##### Entries supplied

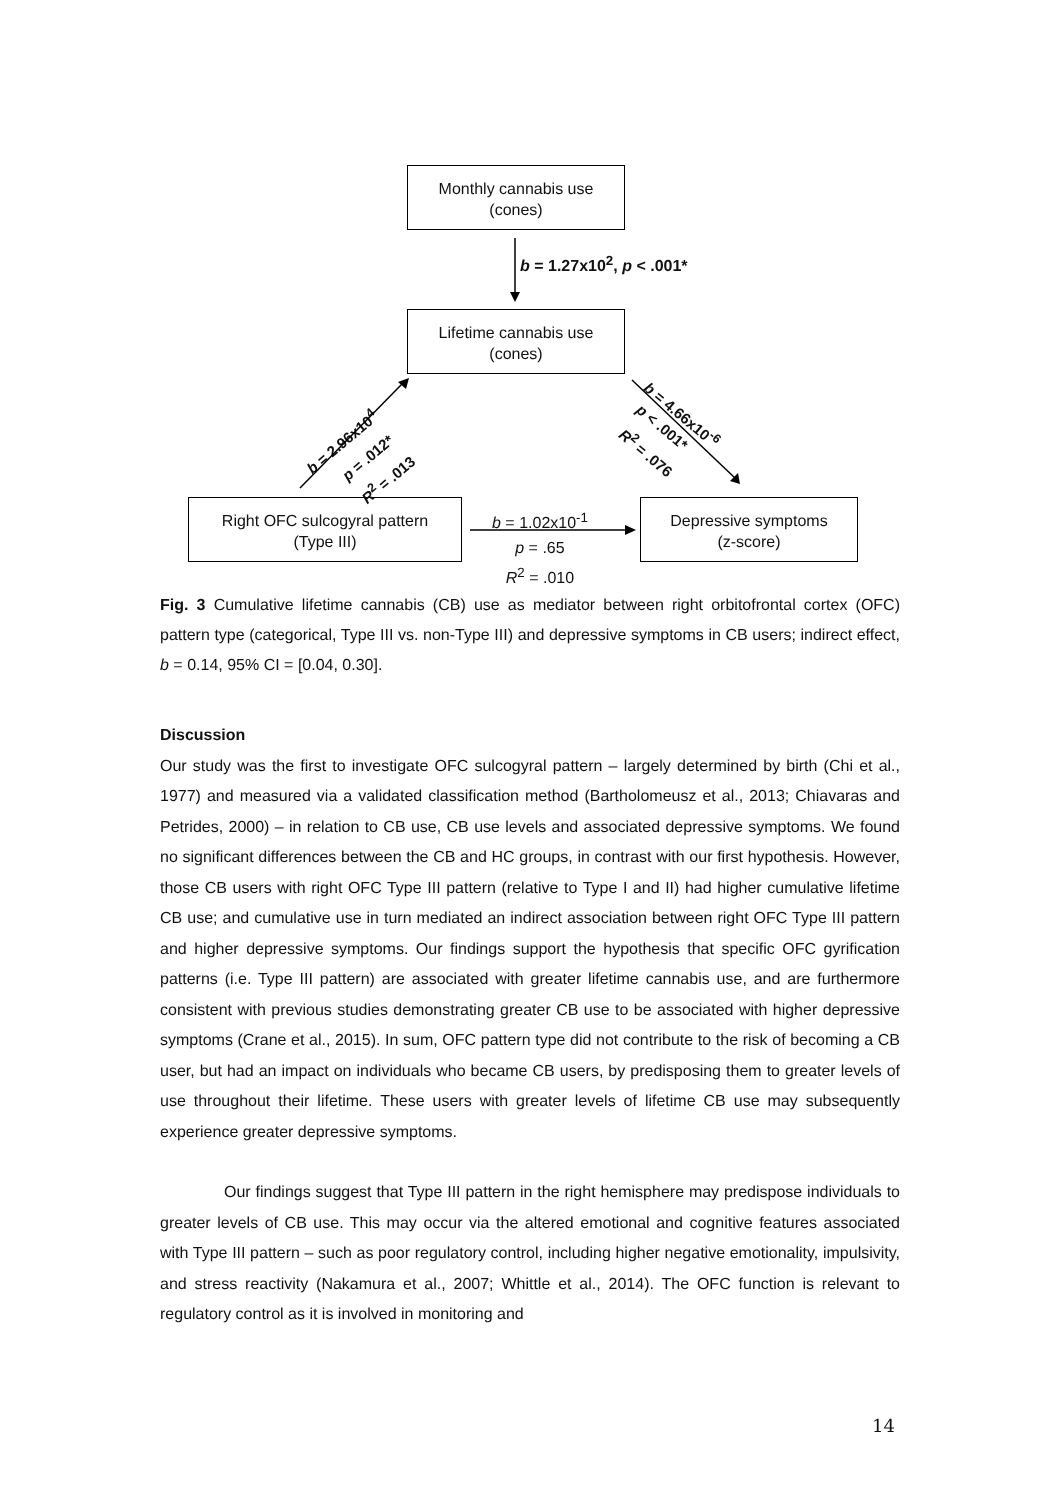Monthly cannabis use
(cones)
b = 1.27x10<sup>2</sup>, p < .001*
Lifetime cannabis use
(cones)
Right OFC sulcogyral pattern
(Type III)
Depressive symptoms
(z-score)
b = 1.02x10<sup>-1</sup>
p = .65
R<sup>2</sup> = .010
b = 2.96x10<sup>4</sup>
p = .012*
R<sup>2</sup> = .013
b = 4.66x10<sup>-6</sup>
p < .001*
R<sup>2</sup> = .076
Fig. 3 Cumulative lifetime cannabis (CB) use as mediator between right orbitofrontal cortex (OFC) pattern type (categorical, Type III vs. non-Type III) and depressive symptoms in CB users; indirect effect, b = 0.14, 95% CI = [0.04, 0.30].
Discussion
Our study was the first to investigate OFC sulcogyral pattern – largely determined by birth (Chi et al., 1977) and measured via a validated classification method (Bartholomeusz et al., 2013; Chiavaras and Petrides, 2000) – in relation to CB use, CB use levels and associated depressive symptoms. We found no significant differences between the CB and HC groups, in contrast with our first hypothesis. However, those CB users with right OFC Type III pattern (relative to Type I and II) had higher cumulative lifetime CB use; and cumulative use in turn mediated an indirect association between right OFC Type III pattern and higher depressive symptoms. Our findings support the hypothesis that specific OFC gyrification patterns (i.e. Type III pattern) are associated with greater lifetime cannabis use, and are furthermore consistent with previous studies demonstrating greater CB use to be associated with higher depressive symptoms (Crane et al., 2015). In sum, OFC pattern type did not contribute to the risk of becoming a CB user, but had an impact on individuals who became CB users, by predisposing them to greater levels of use throughout their lifetime. These users with greater levels of lifetime CB use may subsequently experience greater depressive symptoms.
Our findings suggest that Type III pattern in the right hemisphere may predispose individuals to greater levels of CB use. This may occur via the altered emotional and cognitive features associated with Type III pattern – such as poor regulatory control, including higher negative emotionality, impulsivity, and stress reactivity (Nakamura et al., 2007; Whittle et al., 2014). The OFC function is relevant to regulatory control as it is involved in monitoring and
14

##########

[What you should do] Taking the records above, retype every line from the one with "b = 1.02x10<sup>-1</sup>" down to the one with "Our study was", exactly and with nothing else.

[Your response]
b = 1.02x10<sup>-1</sup>
p = .65
R<sup>2</sup> = .010
b = 2.96x10<sup>4</sup>
p = .012*
R<sup>2</sup> = .013
b = 4.66x10<sup>-6</sup>
p < .001*
R<sup>2</sup> = .076
Fig. 3 Cumulative lifetime cannabis (CB) use as mediator between right orbitofrontal cortex (OFC) pattern type (categorical, Type III vs. non-Type III) and depressive symptoms in CB users; indirect effect, b = 0.14, 95% CI = [0.04, 0.30].
Discussion
Our study was the first to investigate OFC sulcogyral pattern – largely determined by birth (Chi et al., 1977) and measured via a validated classification method (Bartholomeusz et al., 2013; Chiavaras and Petrides, 2000) – in relation to CB use, CB use levels and associated depressive symptoms. We found no significant differences between the CB and HC groups, in contrast with our first hypothesis. However, those CB users with right OFC Type III pattern (relative to Type I and II) had higher cumulative lifetime CB use; and cumulative use in turn mediated an indirect association between right OFC Type III pattern and higher depressive symptoms. Our findings support the hypothesis that specific OFC gyrification patterns (i.e. Type III pattern) are associated with greater lifetime cannabis use, and are furthermore consistent with previous studies demonstrating greater CB use to be associated with higher depressive symptoms (Crane et al., 2015). In sum, OFC pattern type did not contribute to the risk of becoming a CB user, but had an impact on individuals who became CB users, by predisposing them to greater levels of use throughout their lifetime. These users with greater levels of lifetime CB use may subsequently experience greater depressive symptoms.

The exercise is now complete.